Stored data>
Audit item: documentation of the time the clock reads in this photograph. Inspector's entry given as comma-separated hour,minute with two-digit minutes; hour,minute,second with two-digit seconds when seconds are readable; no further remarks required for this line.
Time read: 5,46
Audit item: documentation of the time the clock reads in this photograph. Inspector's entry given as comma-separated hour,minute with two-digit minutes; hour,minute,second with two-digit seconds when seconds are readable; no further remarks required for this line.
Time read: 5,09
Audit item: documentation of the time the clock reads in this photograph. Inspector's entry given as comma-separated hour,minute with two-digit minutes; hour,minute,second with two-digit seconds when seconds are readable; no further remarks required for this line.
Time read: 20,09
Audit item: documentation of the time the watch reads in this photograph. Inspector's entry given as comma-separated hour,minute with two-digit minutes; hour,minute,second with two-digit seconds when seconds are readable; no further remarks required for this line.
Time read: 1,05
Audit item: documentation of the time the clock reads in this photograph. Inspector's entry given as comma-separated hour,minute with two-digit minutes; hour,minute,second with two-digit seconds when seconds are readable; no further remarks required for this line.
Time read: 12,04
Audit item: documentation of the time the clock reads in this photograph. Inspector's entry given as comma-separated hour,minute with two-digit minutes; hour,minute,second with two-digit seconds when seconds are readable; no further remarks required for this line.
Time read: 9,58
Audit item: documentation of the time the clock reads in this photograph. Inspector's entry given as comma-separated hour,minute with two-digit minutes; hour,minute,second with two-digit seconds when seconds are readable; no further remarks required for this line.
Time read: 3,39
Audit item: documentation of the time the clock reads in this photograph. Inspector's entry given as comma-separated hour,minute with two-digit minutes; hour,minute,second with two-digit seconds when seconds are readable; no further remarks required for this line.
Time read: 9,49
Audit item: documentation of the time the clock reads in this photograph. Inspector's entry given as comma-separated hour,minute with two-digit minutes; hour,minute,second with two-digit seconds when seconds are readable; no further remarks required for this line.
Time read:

GIVEN REQUEST>
Copy all of the data above word for word, keeping every line the same.

EXERCISE SOLUTION>
Audit item: documentation of the time the clock reads in this photograph. Inspector's entry given as comma-separated hour,minute with two-digit minutes; hour,minute,second with two-digit seconds when seconds are readable; no further remarks required for this line.
Time read: 5,46
Audit item: documentation of the time the clock reads in this photograph. Inspector's entry given as comma-separated hour,minute with two-digit minutes; hour,minute,second with two-digit seconds when seconds are readable; no further remarks required for this line.
Time read: 5,09
Audit item: documentation of the time the clock reads in this photograph. Inspector's entry given as comma-separated hour,minute with two-digit minutes; hour,minute,second with two-digit seconds when seconds are readable; no further remarks required for this line.
Time read: 20,09
Audit item: documentation of the time the watch reads in this photograph. Inspector's entry given as comma-separated hour,minute with two-digit minutes; hour,minute,second with two-digit seconds when seconds are readable; no further remarks required for this line.
Time read: 1,05
Audit item: documentation of the time the clock reads in this photograph. Inspector's entry given as comma-separated hour,minute with two-digit minutes; hour,minute,second with two-digit seconds when seconds are readable; no further remarks required for this line.
Time read: 12,04
Audit item: documentation of the time the clock reads in this photograph. Inspector's entry given as comma-separated hour,minute with two-digit minutes; hour,minute,second with two-digit seconds when seconds are readable; no further remarks required for this line.
Time read: 9,58
Audit item: documentation of the time the clock reads in this photograph. Inspector's entry given as comma-separated hour,minute with two-digit minutes; hour,minute,second with two-digit seconds when seconds are readable; no further remarks required for this line.
Time read: 3,39
Audit item: documentation of the time the clock reads in this photograph. Inspector's entry given as comma-separated hour,minute with two-digit minutes; hour,minute,second with two-digit seconds when seconds are readable; no further remarks required for this line.
Time read: 9,49
Audit item: documentation of the time the clock reads in this photograph. Inspector's entry given as comma-separated hour,minute with two-digit minutes; hour,minute,second with two-digit seconds when seconds are readable; no further remarks required for this line.
Time read:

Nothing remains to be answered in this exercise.